Rare tumour claimed first face graft recipient: doctors
September 07 2016 01:25 PM
Isabelle Dinoire
Isabelle Dinoire


The world's first face transplant recipient, Frenchwoman Isabelle Dinoire, died of a cancer unrelated to medicine she was taking to stop her body rejecting the graft, doctors said Wednesday.

Maimed by her dog, Dinoire received part of a brain-dead person's face in a historic operation in 2005, aged 38.

On Tuesday, doctors announced she had died in April after a ‘long illness’.

The blonde, blue-eyed mother of two suffered many complications over the years related to the strong immunosuppressant drugs all transplant patients have to take.

She had infections, a tumour which was successfully treated, diminished kidney function, and high blood pressure, the Amiens-Picardie university hospital in northern France, where the transplant was done, said in a statement.

Then in November 2014, Dinoire's immune system started rejecting the graft and she reportedly lost partial control of her lips, despite the anti-rejection medicine.

The drugs rein in the immune system, which is prone to identify a transplant organ as an intruder that needs to be got rid of. But in doing so, the patient is also left exposed to infections and cancers.

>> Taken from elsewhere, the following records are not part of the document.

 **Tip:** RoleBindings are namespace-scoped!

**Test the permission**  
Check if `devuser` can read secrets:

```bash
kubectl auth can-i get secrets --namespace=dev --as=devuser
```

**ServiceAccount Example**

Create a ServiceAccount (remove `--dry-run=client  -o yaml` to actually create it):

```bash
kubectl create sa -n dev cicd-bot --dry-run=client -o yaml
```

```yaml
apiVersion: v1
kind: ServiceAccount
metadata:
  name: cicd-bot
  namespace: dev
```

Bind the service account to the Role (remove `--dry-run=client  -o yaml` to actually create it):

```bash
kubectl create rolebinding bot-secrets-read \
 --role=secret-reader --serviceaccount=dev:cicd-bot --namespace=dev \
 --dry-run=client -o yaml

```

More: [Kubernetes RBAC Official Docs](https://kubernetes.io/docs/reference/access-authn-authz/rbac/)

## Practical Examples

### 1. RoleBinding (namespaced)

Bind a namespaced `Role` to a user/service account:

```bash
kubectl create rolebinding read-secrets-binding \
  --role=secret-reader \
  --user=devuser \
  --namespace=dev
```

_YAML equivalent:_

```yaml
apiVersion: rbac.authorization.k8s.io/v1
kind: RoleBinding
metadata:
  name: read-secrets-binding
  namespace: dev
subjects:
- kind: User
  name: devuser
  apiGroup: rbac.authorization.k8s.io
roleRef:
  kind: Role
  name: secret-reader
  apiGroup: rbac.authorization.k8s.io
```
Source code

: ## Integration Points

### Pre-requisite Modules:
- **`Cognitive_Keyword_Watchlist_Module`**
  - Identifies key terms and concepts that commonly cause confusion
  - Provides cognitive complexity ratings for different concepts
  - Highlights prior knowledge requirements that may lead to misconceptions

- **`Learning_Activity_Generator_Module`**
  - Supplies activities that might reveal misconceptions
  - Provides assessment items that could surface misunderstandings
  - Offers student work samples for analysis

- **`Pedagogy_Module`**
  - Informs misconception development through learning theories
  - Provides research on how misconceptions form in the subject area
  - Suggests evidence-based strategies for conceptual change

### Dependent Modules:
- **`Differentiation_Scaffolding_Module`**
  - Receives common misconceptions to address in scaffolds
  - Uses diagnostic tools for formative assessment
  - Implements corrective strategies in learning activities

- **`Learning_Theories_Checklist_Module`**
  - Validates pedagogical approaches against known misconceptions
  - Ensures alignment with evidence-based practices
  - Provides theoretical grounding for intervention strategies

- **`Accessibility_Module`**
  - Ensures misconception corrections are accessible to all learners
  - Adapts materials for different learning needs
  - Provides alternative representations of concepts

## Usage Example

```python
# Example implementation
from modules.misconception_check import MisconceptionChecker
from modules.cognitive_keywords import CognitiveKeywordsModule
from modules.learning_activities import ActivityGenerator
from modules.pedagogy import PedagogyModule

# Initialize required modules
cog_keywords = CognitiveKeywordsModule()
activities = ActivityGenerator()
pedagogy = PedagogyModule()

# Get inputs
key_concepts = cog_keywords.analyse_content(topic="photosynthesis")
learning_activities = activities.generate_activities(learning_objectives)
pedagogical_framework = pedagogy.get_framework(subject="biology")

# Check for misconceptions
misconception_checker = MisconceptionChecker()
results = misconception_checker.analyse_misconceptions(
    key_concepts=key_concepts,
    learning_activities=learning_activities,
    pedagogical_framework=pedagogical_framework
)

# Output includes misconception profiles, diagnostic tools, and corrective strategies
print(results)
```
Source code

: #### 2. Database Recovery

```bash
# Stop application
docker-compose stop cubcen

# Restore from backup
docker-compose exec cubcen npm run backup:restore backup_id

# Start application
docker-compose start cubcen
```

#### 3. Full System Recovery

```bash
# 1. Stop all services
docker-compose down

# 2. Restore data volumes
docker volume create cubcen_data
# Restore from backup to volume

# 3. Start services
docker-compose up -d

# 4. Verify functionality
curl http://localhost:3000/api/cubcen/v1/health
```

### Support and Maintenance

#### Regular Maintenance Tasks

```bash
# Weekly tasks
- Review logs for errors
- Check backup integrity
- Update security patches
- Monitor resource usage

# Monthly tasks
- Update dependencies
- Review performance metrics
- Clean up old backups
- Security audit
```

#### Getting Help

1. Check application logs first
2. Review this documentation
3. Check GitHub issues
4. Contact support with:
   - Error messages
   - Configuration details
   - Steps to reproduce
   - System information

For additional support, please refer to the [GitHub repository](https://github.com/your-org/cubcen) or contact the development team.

Dinoire had a new operation in January this year which was able to fix some of the damage, the statement said.

But a few months later, during a checkup, doctors found that a malignant tumour which had been operated on in 2015, had returned.

‘This time, unfortunately, it was beyond remedy of any available treatment,’ said the hospital statement.


- Rare tumour -

It described the killer as a ‘rare tumour, which cannot be scientifically linked to immunosuppressant treatment.’

Dinoire, the statement added, died in hospital on April 22 ‘surrounded by her loved ones and medical team’.

The divorcee gave a remarkable news conference in February 2006, just three months after receiving the nose, lips and chin of a donor in a 15-hour operation.

Dinoire appeared to be wearing thick makeup to disguise the scars, her lips heavy and inflexible.

She spoke with a pronounced lisp as she recounted how she had fainted after ‘taking medicines to forget’ personal problems.

‘When I woke up, I tried to light a cigarette and I couldn't understand why it didn't stay between my lips. Then I saw the pool of blood and the dog next to me,’ she said.

‘I went to look in the mirror and was horrified.’

But the ground-breaking operation gave her a new lease of life.

‘Since my operation I have a face, like everyone... I will be able to resume a normal life.’

The ground-breaking procedure had raised hopes for people with faces disfigured in accidents or assaults, and surgeons in the United States, Spain, China, Belgium, Poland and Turkey started conducting similar procedures.

But the initial enthusiasm was soon tempered by the daunting rejection risk.